* [TEXT SHOWN]
**********

Result is bad, but contains few correct answers.

Hmm, I wonder what it's doing wrong and how can you correct it?
It should only print out found words in the dictionary.

Hey tonyjv, you don't mind walking me through in C code or even psuedo code on how exactly you traversed the 4x4 matrix while at the same time checking if what you have is a word in the dictionary and how you prevent checking things you already checked ect. That's where I"m stuck the most is how exactly you check each index neighbor around you looking for words similar to how a person would when playing this game.

I'm trying to figure this out on paper but I'm not quite grasping how I'd do the algorithm.

Also I'm giving the option in my program of setting the grid size to any NxN matrix. So how does your python program do with a 32x32 matrix tonyjv?

I got the words in the dictionary array and print_boggle is working but solve_boggle is not. The program stops after printing the randomly generated grid.

After about an hour of putting printf's in various places to see what was getting what, I think I narrowed the cause down to the valid_substr function. For some reason that's not returning anything.

I've been at this for 6 hours, anyone want to take a look?

**********

* [THINGS TO DO]
**a.** Pull out each line of the records that contains the word "indoors".
**b.** Write what comes next in the forum thread about the Boggle solver, picking up right after its last line.

Some records
**********

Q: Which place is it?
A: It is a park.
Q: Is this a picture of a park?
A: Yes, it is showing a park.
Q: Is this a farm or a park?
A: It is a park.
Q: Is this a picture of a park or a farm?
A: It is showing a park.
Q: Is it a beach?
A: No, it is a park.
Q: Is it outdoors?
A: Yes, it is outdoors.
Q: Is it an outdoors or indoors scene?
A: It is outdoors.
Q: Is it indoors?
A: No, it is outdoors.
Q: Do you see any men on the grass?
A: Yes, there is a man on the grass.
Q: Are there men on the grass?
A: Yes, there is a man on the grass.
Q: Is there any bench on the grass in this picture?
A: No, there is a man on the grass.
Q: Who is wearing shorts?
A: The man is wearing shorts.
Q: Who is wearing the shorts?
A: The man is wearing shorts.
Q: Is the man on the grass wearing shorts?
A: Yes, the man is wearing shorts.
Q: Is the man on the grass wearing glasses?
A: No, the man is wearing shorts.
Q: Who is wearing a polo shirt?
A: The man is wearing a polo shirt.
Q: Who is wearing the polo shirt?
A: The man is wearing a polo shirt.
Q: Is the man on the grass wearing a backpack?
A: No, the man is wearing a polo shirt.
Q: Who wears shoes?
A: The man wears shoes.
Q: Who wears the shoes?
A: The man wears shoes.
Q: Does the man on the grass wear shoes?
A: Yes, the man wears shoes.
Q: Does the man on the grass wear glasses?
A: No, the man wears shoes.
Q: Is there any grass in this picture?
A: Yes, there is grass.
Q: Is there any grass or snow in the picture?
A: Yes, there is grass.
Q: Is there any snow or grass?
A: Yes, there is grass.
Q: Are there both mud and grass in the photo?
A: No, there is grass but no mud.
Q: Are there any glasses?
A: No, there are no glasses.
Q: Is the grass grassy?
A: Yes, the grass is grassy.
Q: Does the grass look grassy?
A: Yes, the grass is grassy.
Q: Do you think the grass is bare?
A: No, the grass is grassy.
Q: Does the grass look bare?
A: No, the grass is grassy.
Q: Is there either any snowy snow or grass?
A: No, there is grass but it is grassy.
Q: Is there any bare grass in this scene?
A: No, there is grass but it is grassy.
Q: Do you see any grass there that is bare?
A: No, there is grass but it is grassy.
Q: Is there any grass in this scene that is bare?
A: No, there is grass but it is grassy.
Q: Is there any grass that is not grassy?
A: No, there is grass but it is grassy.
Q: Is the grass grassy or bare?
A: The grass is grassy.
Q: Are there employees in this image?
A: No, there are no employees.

**********

* [EXPECTED ANSWERS]
**a.**
Q: Is it an outdoors or indoors scene?
Q: Is it indoors?

**b.**
#include <stdlib.h>
#include <stdio.h>
#include <string.h>
#include <time.h>

#define BOGGLE_ROWS 4
#define BOGGLE_COLUMNS 4
#define MAX_WORD_COUNT 38655
#define MAX_WORD_LENGTH 19

/* Define constants from dict.c */

 const int n_words = 38655;
 const char * dictionary[MAX_WORD_COUNT]; 
 const char * word[MAX_WORD_LENGTH];

	
	

/* The grid of boggle letters. */

typedef struct
{
    char letter[BOGGLE_ROWS][BOGGLE_COLUMNS];
}
boggle_grid;

/* Shake the "dice" and create a boggle grid. */

void create_boggle (boggle_grid * bg)
{
    int row;
    unsigned seed = (unsigned) time (0);
    srand (seed);
    for (row = 0; row < BOGGLE_ROWS; row++) {
        int col;
        for (col = 0; col < BOGGLE_COLUMNS; col++) {
            bg->letter[row][col] = rand () % 26 + 'A';
        }
    }
}

/* Print out the boggle grid. */

void print_boggle (boggle_grid * bg)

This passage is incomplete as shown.